SRS: Did you put any limitations on yourself or think “am I going too far with this” or “maybe I should push this scene a bit more”?

WB: Not really! I did know that I wanted to avoid showing nudity. I knew that YouTube would probably be the final destination for the series, although I had hopes (and tried) to make a distribution deal with a bigger platform happen. So I had to think about how I could get the largest audience with the show, to prove that there was an audience out there for this kind of series. But I felt like I did push the envelope a lot in the series, in dialogue, visuals and scenarios. I wasn’t trying to shock people – that was not the goal. Both John and I wanted to write honestly and truthfully and be as real as we could. We were just telling stories in the best way possible for the budget we had.

SRS: How did Kickstarter play a role in the creation of the series?

WB: Kickstarter made this whole thing happen. I used the finished self-funded pilot to launch a Kickstarter campaign and show people what the series would be like, and I was able to make the goal and raise $30k (of which I received $27k after Kickstarter took their share) and then was able to shoot the series. It’s incredibly hard to have a successful Kickstarter campaign (if you don’t reach your goal, you don’t get any money) and it takes an immense amount of work. But without it being such a well-known money-raising platform, I doubt I would have been able to raise all the money I needed to make the show.

SRS: What do you hope audiences take away from the series?

WB: I hope it entertains them, number one. I hope it makes them laugh, cry, scream and just feel something. I hope they find something in there and go, “I know exactly how that feels!” or “That happened to me or my good friend!” or even just helps them to escape life for a while and wonder “omg I have to find out what happens next!” I hope the LGBT audience (especially the older audience) can see bits of themselves and their lives represented in a truthful, identifiable and high-production-value way. I hope that everyone sees that gay life is full of all kinds of people of different ethnicities and backgrounds, with many relatable issues and problems that straight life has. At the end of it all we’re all human.

SRS: Do you have any other upcoming projects?
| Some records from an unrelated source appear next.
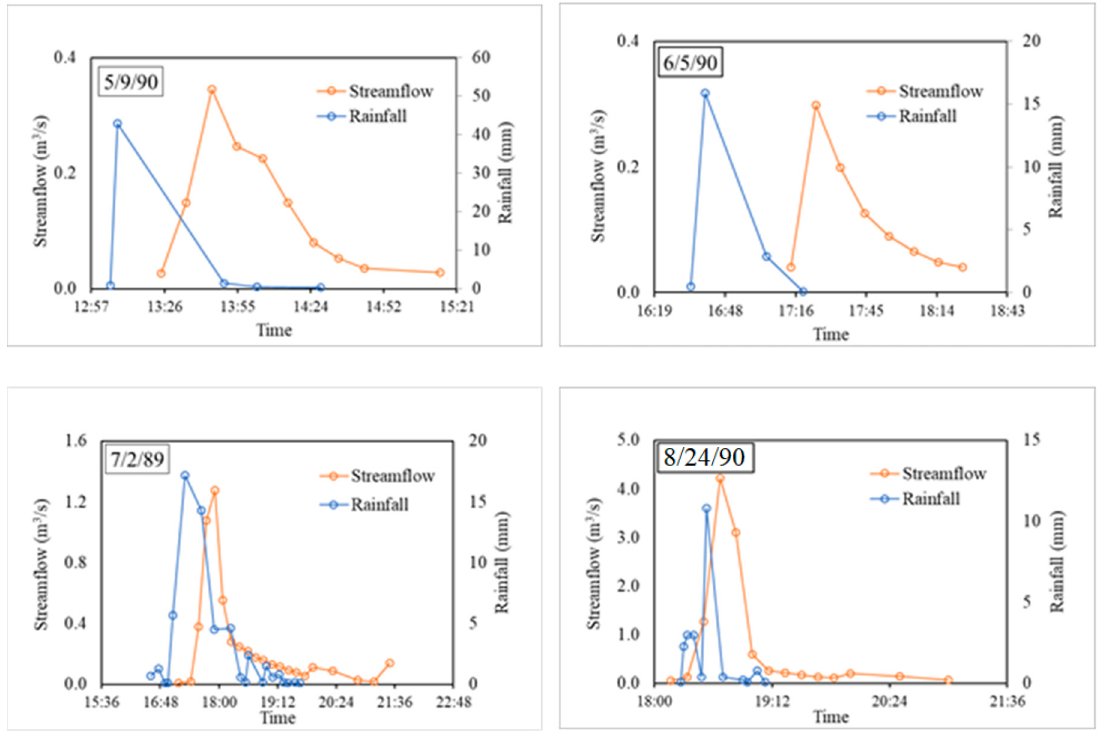
Figure 7. Event rainfall-runoff relationships for selected storm events from the Anjeni watershed.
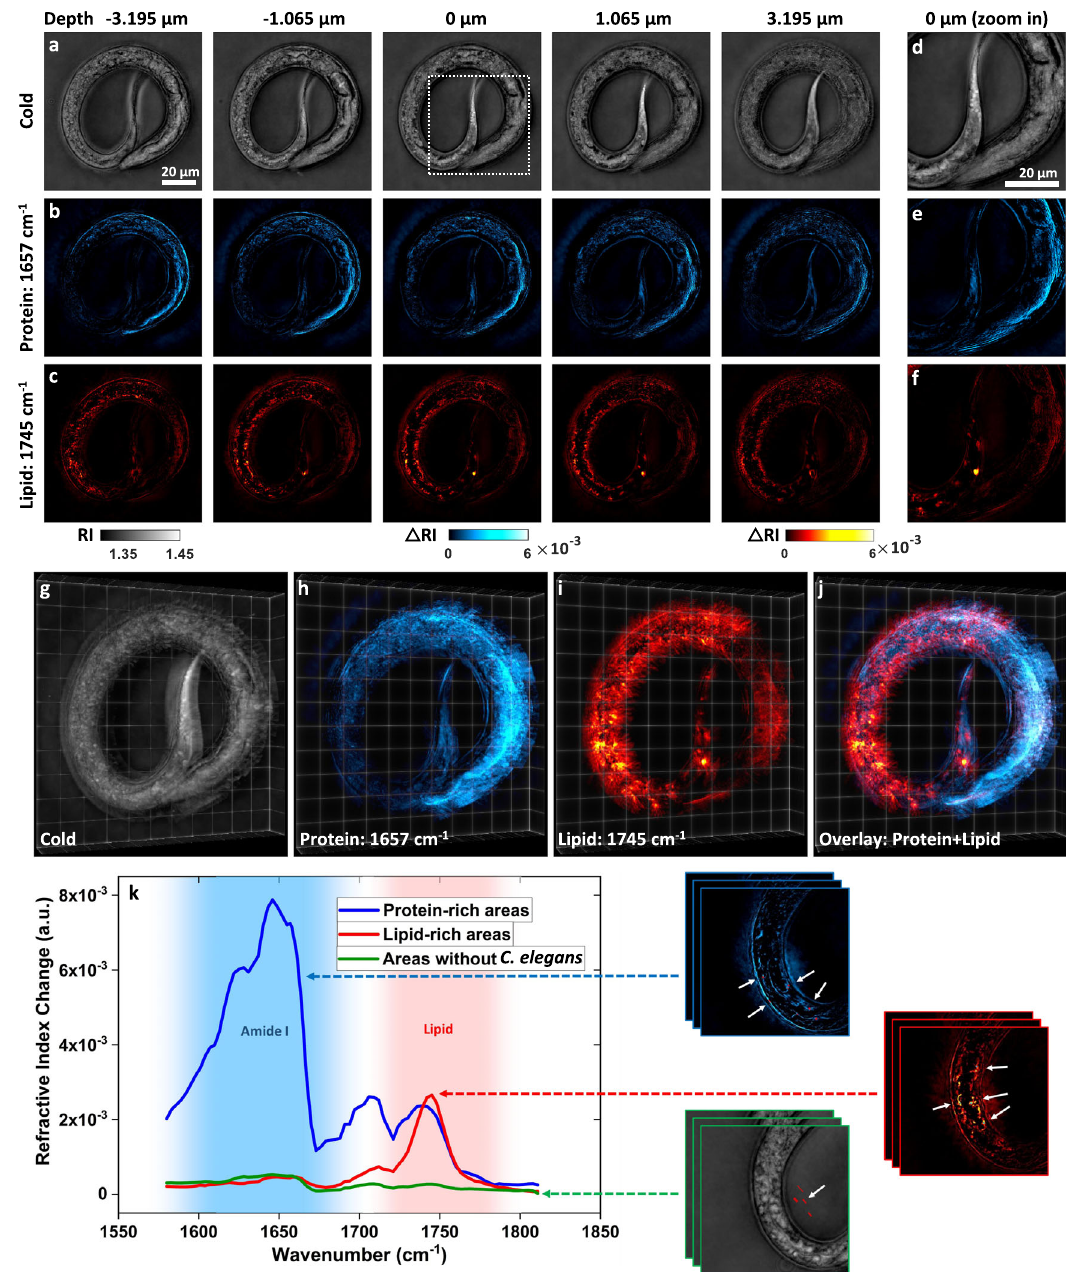
Fig. 5 | BS-IDT imaging and fi ngerprint spectroscopy on C. elegans . a – j Sample: fi xed C.elegans (daf-2(e1370)mutantstrain)immersedinD images in eachcolumn arefrom the same depth. Images ineachrow are under the samemid-IRlaserilluminationconditions.Thescalebarin “ a ” isapplicableto “ a – c ” . Thescalebarin “ d ” isapplicable to “ d – f ” . a , d Depth-resolved coldimaging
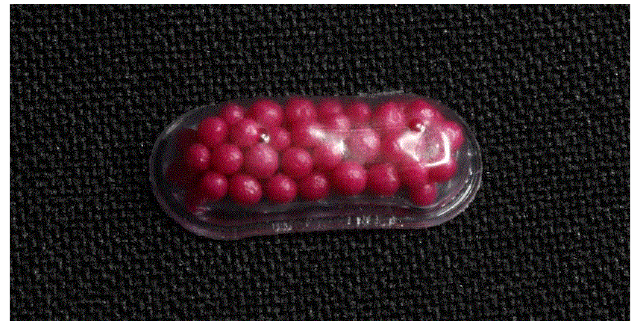
Fig.1. Rectangular capsule containing an acid fuchsin pigment.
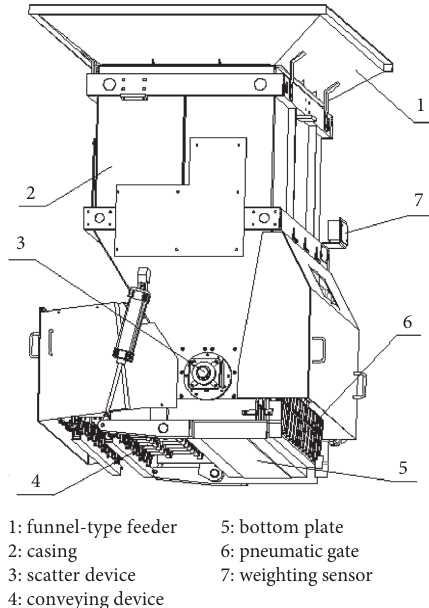
Figure 2: The dispersing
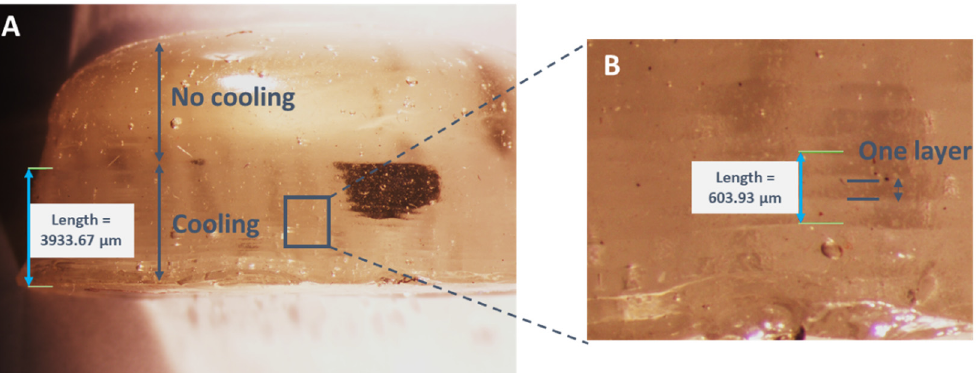
Figure 8. Effect of thermal gradient on the geometry of protein gels. ( A ) Examination of the printing defect due to lack of cooling. ( B ) Control of the thickness of the deposited layers.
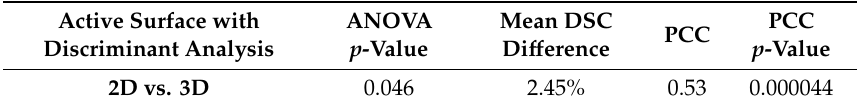
Table 2. ANOVA and PCC on the DSC showed statistical di ff erences between 2D and 3D segmentation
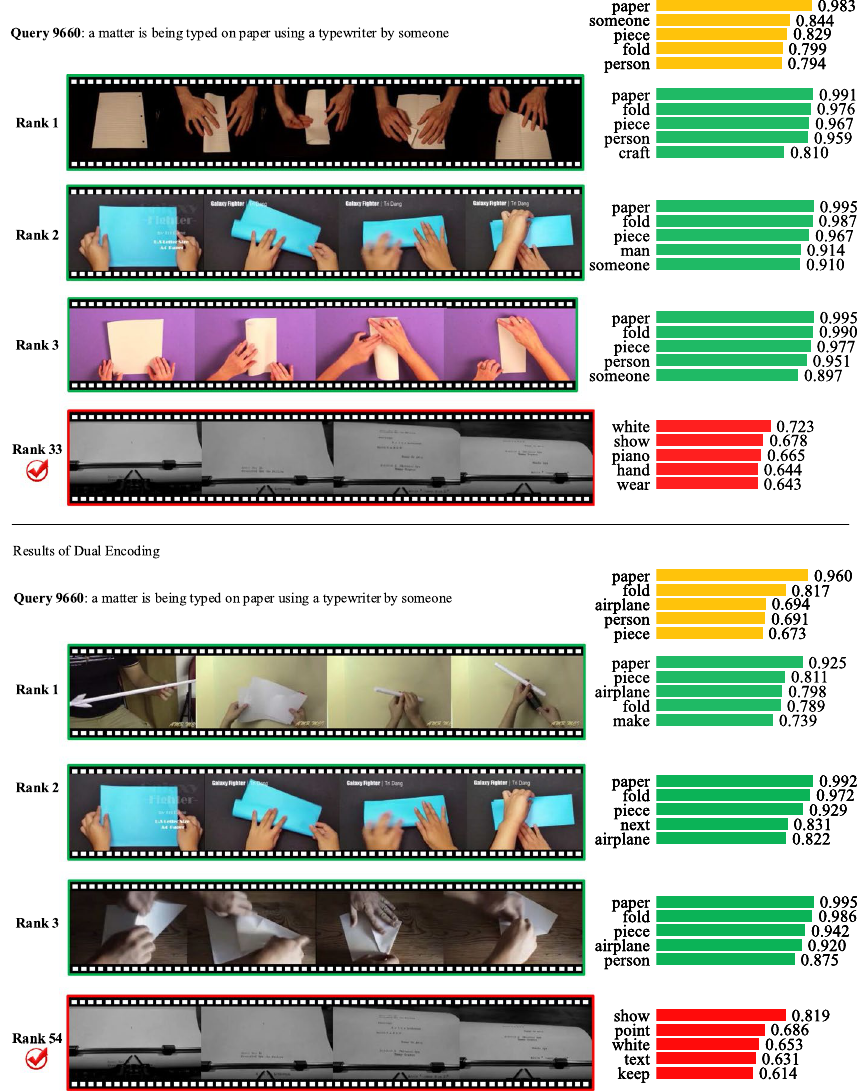
Fig. 4 The text-to-video retrieval results of our LADN and Dual Encoding on the MSR-VTT B partition [18]. The top 3 ranked videos and the ground truth are shown for each query. Additionally, the ground truth is marked with a red box, and the others are marked with a green box. The last column is the predicted concepts corresponding to the second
WB: I’m currently writing Season 2 of The New 30 with John. Our hope is that a bigger platform like HBO, Netflix, Showtime or Amazon will see the show and great audience reception on YouTube, and want to pick it up. But right now, I’m preparing to do another crowdfunding campaign so I can continue to tell these kinds of stories. Additionally, I’m working with a writer friend of mine on an independent feature horror script he wrote that I’m going to produce and direct.